> _TASK DESCRIPTION_
Lay out the rows below as a two-column CSV with the header text,answer. Give one line per row, with its written text and its answer each in a single quoted field, line breaks replaced by spaces and the pictures left out.

> _MATERIAL FOR THIS EXERCISE_
--------

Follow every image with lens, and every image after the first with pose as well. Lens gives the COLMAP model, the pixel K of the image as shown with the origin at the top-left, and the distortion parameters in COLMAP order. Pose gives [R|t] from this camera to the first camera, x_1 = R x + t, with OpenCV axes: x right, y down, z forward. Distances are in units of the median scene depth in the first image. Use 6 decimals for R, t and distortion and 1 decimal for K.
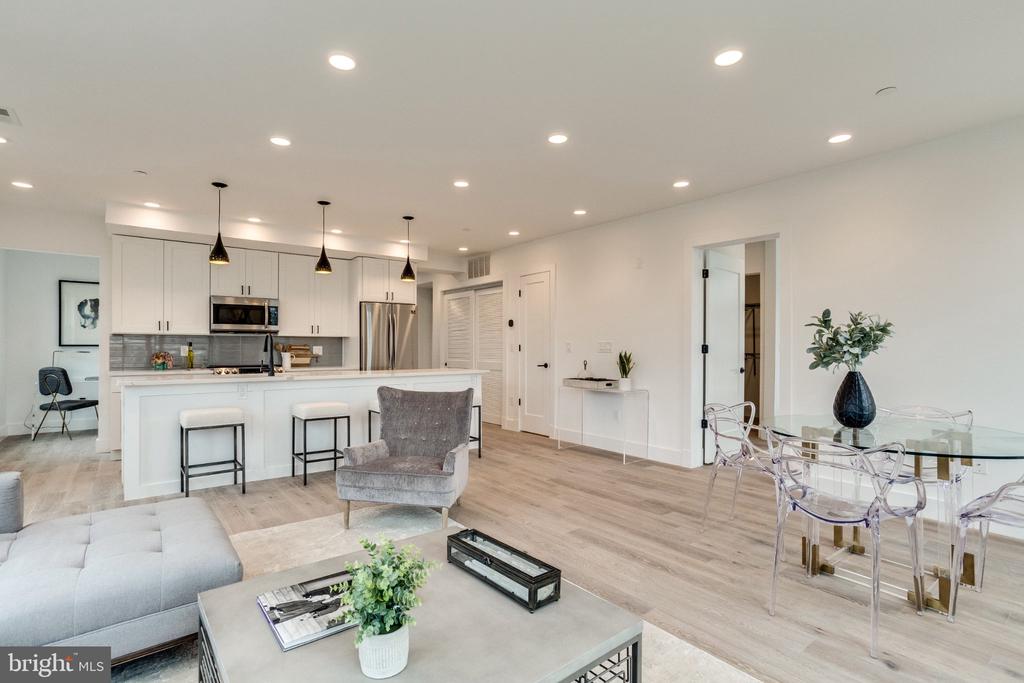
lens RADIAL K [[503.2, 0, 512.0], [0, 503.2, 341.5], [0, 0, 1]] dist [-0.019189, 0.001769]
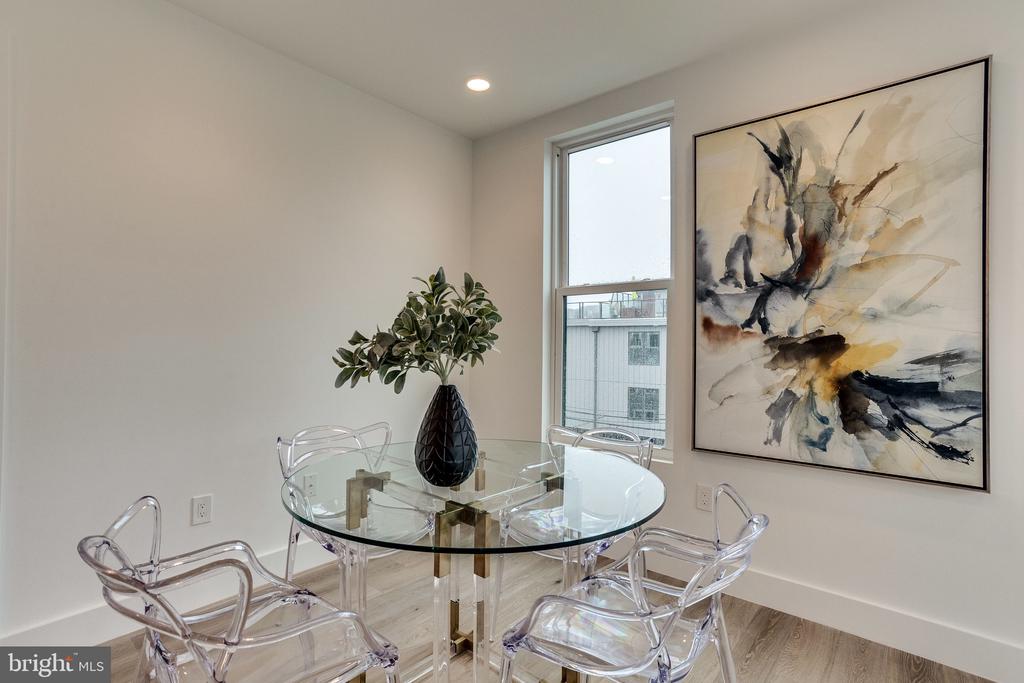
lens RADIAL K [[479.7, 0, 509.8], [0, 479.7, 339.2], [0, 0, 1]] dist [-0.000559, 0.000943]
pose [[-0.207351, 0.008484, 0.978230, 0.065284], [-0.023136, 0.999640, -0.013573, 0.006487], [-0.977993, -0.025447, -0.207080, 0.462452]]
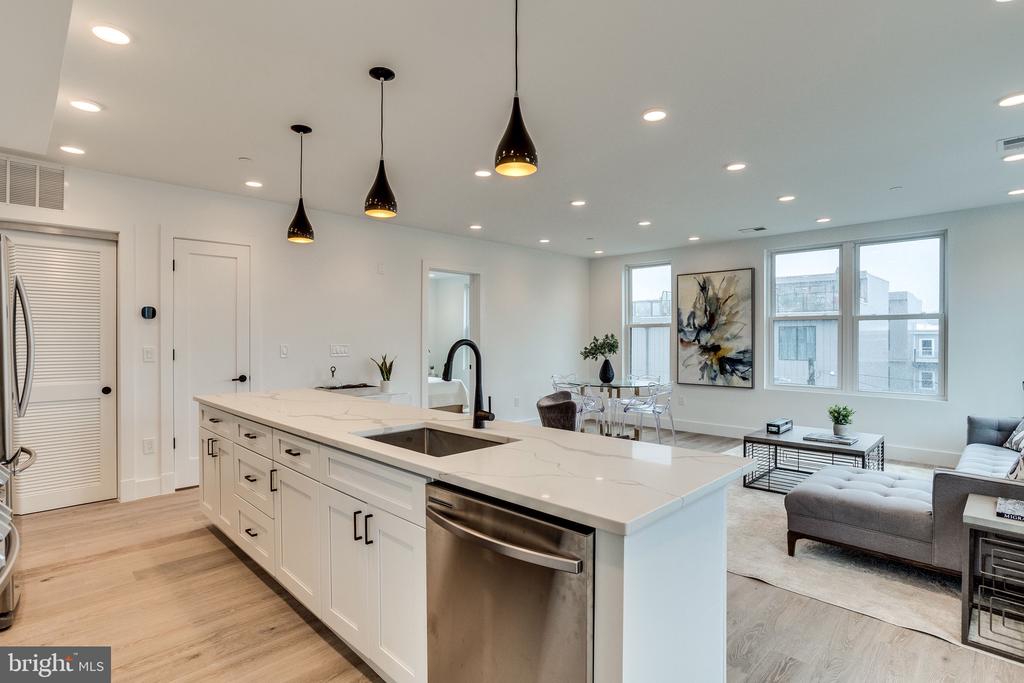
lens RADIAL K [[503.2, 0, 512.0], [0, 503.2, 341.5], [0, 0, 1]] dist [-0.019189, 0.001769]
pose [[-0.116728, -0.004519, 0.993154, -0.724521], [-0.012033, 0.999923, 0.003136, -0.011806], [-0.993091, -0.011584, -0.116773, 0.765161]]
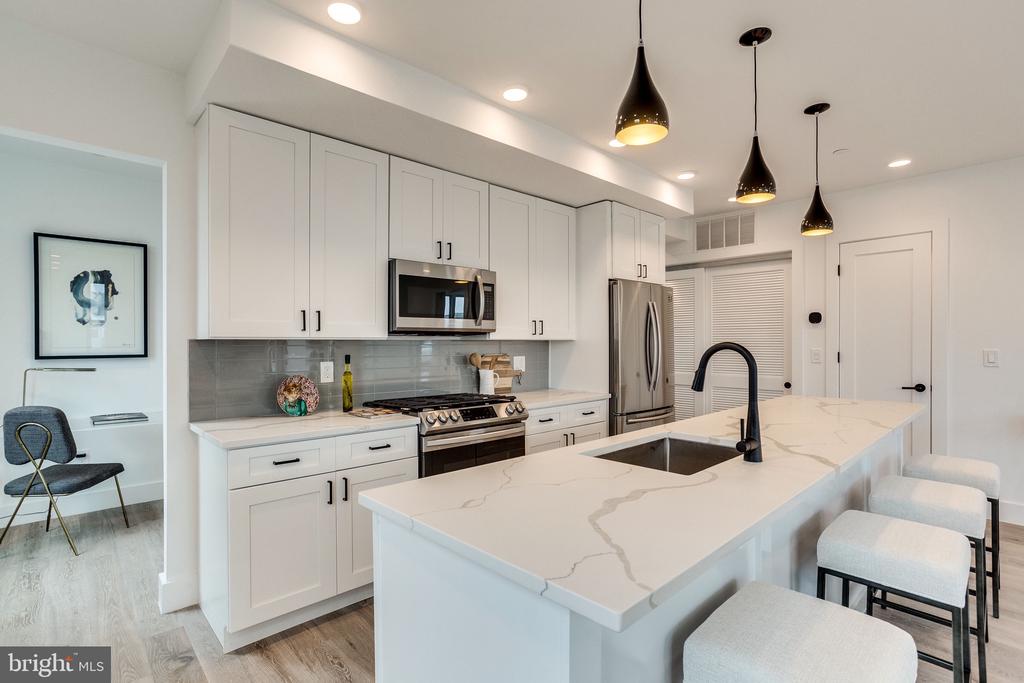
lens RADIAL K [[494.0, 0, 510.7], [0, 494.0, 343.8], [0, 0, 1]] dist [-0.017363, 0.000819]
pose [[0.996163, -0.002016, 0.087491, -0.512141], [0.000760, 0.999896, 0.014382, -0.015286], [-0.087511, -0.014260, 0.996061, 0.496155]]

--------

> _EXERCISE RESPONSE_
text,answer
"Follow every image with lens, and every image after the first with pose as well. Lens gives the COLMAP model, the pixel K of the image as shown with the origin at the top-left, and the distortion parameters in COLMAP order. Pose gives [R|t] from this camera to the first camera, x_1 = R x + t, with OpenCV axes: x right, y down, z forward. Distances are in units of the median scene depth in the first image. Use 6 decimals for R, t and distortion and 1 decimal for K.","lens RADIAL K [[503.2, 0, 512.0], [0, 503.2, 341.5], [0, 0, 1]] dist [-0.019189, 0.001769] lens RADIAL K [[479.7, 0, 509.8], [0, 479.7, 339.2], [0, 0, 1]] dist [-0.000559, 0.000943] pose [[-0.207351, 0.008484, 0.978230, 0.065284], [-0.023136, 0.999640, -0.013573, 0.006487], [-0.977993, -0.025447, -0.207080, 0.462452]] lens RADIAL K [[503.2, 0, 512.0], [0, 503.2, 341.5], [0, 0, 1]] dist [-0.019189, 0.001769] pose [[-0.116728, -0.004519, 0.993154, -0.724521], [-0.012033, 0.999923, 0.003136, -0.011806], [-0.993091, -0.011584, -0.116773, 0.765161]] lens RADIAL K [[494.0, 0, 510.7], [0, 494.0, 343.8], [0, 0, 1]] dist [-0.017363, 0.000819] pose [[0.996163, -0.002016, 0.087491, -0.512141], [0.000760, 0.999896, 0.014382, -0.015286], [-0.087511, -0.014260, 0.996061, 0.496155]]"